OLTP systems are required to be fast; both in delivering data as well as writing data. With each index you create on a table, you inversely decrease the write performance of queries operating against that table. Reads are unaffected or improved by adding indexes but it is the increase in write IO that ultimately creates the need for a balanced approach to number of indexes found on an OLTP table.
Now let’s examine DW (i.e.BI) systems in terms of index counts.
Data warehouse systems are a much different animal than OLTP systems in that data warehouse systems typically are not required to deliver the same write performance as an OLTP system would require. In addition, data warehouse systems are typically different in numerous ways. Such as:
- Contrary to OLTP systems, DW systems are usually not considered nor required to be “real-time” meaning that data found within a DW system is usually not representative of data values at current date/time. Rather it represents data as it was at some period in the past. i.e. 24 hours ago, yesterday, last week etc.
- While OLTP systems typically contain transaction level detail – i.e. each individual item purchased by a customer, DW systems typically do not need to provide the “drill down” capability to that level. Instead, DW systems provide an aggregate (i.e. roll-up) picture of data. For example, daily, weekly or monthly totals of purchases by customer rather than each item purchased.
- DW systems are typically written to periodically rather than the ad-hoc nature of OLTP systems which can generate writes whenever a customer swipes their loyalty card at the cash register. DW systems receive data typically via ETL (Extract, Transform, Load) processes that run within set intervals. i.e. daily, weekly, monthly etc. This periodic nature of writes eliminates the performance degradation caused by excessive indexes on a table during querying as those queries are read oriented as opposed to the R\W nature of OLTP.
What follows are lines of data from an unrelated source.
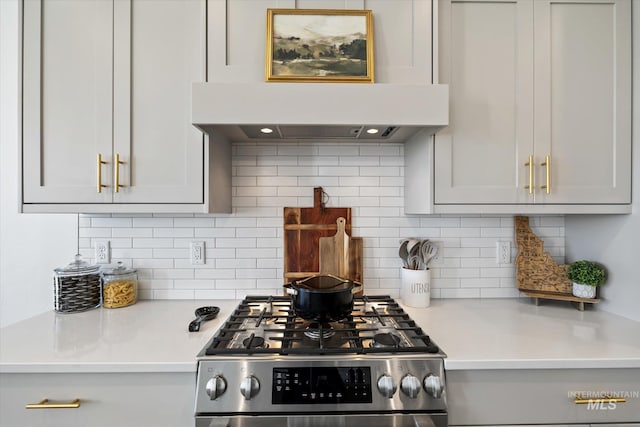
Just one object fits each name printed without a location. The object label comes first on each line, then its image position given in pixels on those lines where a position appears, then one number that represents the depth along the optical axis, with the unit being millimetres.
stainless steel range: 1003
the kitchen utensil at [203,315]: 1282
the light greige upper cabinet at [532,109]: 1421
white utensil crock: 1622
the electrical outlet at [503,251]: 1794
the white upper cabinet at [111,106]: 1381
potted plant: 1543
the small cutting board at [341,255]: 1761
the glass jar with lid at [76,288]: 1537
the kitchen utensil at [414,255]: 1686
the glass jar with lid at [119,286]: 1610
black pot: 1227
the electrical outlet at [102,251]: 1729
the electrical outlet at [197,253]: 1754
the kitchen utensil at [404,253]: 1715
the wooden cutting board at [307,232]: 1763
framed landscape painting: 1340
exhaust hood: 1171
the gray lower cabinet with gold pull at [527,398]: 1067
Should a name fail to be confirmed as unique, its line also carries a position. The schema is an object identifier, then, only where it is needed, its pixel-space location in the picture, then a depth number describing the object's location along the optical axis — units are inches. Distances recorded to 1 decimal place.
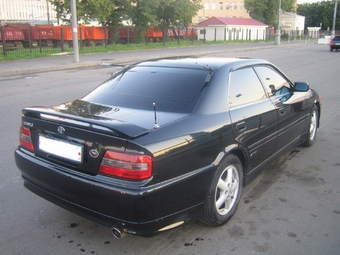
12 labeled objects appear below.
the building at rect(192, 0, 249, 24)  3736.7
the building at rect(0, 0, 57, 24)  3147.1
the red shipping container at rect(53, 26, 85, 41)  1197.7
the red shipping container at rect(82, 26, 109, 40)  1291.6
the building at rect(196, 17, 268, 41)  2397.9
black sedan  104.8
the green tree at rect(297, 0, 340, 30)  3604.8
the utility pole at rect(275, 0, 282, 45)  1681.0
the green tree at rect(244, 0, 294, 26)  2847.0
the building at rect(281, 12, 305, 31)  3134.8
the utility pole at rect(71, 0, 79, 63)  714.8
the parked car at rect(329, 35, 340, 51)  1264.8
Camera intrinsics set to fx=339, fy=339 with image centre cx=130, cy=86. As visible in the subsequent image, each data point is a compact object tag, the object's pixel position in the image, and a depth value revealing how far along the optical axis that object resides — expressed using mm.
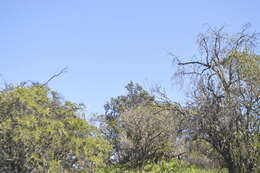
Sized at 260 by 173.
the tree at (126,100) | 35000
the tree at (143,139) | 17156
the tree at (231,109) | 8789
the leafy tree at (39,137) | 6773
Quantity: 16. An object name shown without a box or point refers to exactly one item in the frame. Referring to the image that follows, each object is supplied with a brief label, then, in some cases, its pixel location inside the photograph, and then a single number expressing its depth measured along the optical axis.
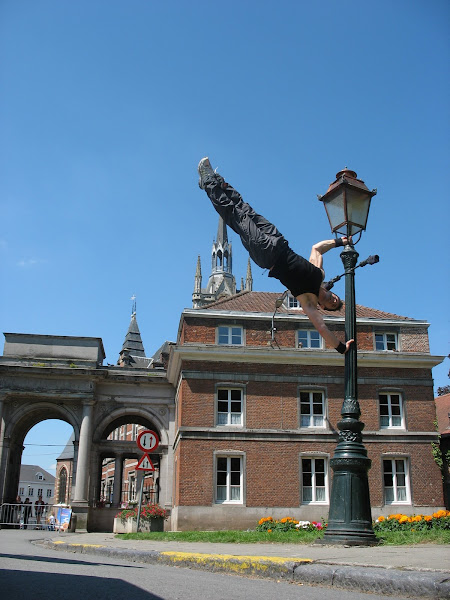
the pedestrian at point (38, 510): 29.74
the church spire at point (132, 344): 77.38
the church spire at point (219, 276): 110.18
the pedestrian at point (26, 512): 29.54
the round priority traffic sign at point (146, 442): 16.47
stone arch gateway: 30.11
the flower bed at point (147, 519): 20.33
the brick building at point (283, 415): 26.09
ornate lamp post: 9.17
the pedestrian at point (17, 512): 29.45
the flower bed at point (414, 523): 14.05
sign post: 16.47
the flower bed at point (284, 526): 16.25
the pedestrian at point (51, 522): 29.59
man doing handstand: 8.52
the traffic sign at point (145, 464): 17.16
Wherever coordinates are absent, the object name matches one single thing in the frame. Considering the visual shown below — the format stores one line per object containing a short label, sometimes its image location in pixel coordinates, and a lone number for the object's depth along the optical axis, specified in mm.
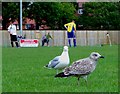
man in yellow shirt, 31791
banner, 36419
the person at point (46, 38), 42006
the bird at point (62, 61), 8789
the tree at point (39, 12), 65000
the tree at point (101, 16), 72062
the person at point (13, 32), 31922
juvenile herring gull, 7257
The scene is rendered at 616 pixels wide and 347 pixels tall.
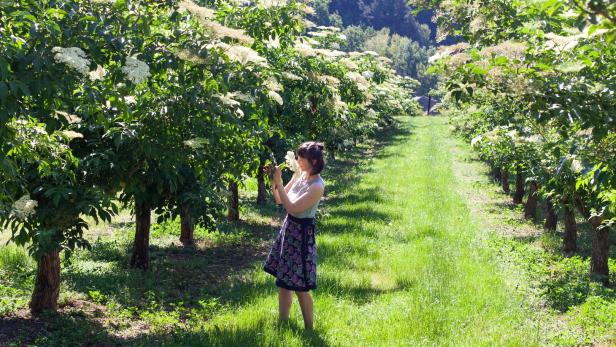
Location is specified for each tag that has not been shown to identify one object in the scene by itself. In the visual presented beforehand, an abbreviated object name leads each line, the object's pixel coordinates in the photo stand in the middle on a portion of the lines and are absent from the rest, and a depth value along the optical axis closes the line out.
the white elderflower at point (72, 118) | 5.59
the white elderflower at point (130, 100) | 6.03
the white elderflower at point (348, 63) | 13.16
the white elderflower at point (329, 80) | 12.09
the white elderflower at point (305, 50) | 12.06
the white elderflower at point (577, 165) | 5.04
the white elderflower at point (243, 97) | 5.98
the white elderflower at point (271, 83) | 6.97
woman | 5.85
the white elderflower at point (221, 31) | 6.00
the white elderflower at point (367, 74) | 14.69
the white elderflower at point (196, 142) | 5.94
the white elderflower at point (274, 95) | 7.20
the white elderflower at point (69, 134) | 5.24
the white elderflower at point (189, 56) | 5.19
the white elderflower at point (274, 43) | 9.83
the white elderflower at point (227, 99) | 5.74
- DW systems tend to be queried from a diverse set of perspectives. Meaning that data is looked at from many different angles as these systems are intended to drive top level decision making in terms of sales, marketing and overall business direction. The need for this drives the need for many different nonclustered indexes allowing table entry from many different perspectives.
Given these significant differences, DW systems can typically handle an exponentially greater number of nonclustered indexes than can OLTP systems. The caveat, of course, is that during load times (i.e. DW refresh cycles) these indexes will typically need to be dropped and recreated after the data is refreshed each cycle. This, of course can also drive the age of the data within the DW system as recreating indexes can be both CPU and disk IO intensive.
Another important aspect is the FILLFACTOR. As with the number of indexes, this is also very different depending on whether you are dealing with an OLTP or DW based system. But I will save that for another blog.